The characters are well-defined and easily analogous to people in our own families I think. They have strong voices and struggles, especially Firuzeh and how she grapples with feeling invisible. She simultaneously experiences the worst any human could possibly experience and still has a coming of age and a sense of earned immaturity. Maybe that doesn't make sense but I loved how we see her grow up even in the midst her family's own personal crisis and extenuating circumstances. I also thought her relationship with stories was fascinating and how they permeated her life in a very real way. Lots of books like to masquerade as magical realism but this is one that pulled it off well within the margins of the definition.
Nasima is a figure I'm just entirely obsessed with. Her and Firuzeh's relationship is on another level in terms of adolescent attachments good lord. Anyway I'm obsessed with them I'm obsessed with how Nasima walks across the ocean for her I'm obsessed!!!!!!!!!!!!!!!!!!!!!!!!!!!!!!!!

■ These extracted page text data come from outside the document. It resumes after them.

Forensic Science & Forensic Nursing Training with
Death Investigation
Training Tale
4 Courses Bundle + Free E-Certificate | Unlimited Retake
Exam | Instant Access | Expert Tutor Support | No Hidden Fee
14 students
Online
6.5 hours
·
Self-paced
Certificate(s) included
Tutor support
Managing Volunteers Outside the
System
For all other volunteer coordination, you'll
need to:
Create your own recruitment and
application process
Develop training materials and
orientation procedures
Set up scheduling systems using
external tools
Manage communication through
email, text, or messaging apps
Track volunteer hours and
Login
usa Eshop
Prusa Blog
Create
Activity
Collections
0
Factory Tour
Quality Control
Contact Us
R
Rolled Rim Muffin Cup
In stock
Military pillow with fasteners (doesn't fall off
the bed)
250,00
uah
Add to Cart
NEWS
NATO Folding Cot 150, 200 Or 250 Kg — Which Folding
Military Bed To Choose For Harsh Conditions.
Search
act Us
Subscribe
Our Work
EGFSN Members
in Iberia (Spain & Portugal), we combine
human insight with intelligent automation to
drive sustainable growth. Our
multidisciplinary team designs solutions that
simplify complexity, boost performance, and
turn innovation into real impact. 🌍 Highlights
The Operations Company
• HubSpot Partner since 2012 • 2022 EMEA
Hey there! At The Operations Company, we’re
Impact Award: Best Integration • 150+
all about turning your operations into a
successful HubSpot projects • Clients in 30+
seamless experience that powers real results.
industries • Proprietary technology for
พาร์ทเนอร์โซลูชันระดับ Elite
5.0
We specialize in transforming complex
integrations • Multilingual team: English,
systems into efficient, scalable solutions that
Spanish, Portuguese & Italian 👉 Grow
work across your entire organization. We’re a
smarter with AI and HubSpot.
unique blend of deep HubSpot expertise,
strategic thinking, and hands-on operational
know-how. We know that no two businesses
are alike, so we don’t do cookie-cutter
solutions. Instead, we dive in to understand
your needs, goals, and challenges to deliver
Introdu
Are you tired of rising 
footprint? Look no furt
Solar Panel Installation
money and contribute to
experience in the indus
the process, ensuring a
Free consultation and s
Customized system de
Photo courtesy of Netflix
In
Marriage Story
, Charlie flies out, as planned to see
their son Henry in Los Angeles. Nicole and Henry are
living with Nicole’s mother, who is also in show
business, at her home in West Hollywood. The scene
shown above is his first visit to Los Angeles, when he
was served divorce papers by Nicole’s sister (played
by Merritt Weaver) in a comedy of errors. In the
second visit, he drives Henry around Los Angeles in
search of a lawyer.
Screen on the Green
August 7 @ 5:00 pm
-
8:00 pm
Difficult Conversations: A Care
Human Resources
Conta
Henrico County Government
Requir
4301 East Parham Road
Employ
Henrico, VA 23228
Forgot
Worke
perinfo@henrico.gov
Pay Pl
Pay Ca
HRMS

Nour and Firuzeh too. Little brotherisms are so real like god what a little annoying freak for ever but actually you love him a lot and don't want him to disappear. I wish we had gotten more of Nour's story but I appreciate that the focus is on Firuzeh when she historically (within the timeline of the book) gets far less attention than he does and is subjected to a lot of insidious double standards. I think the glimpses of his inner life are really sweet though and i can imagine his personality in real life.
This book was heartbreaking and I feel like it expanded my world. It was also so well written and iI recommend it to everyone forever and will continue to do so until I DIE.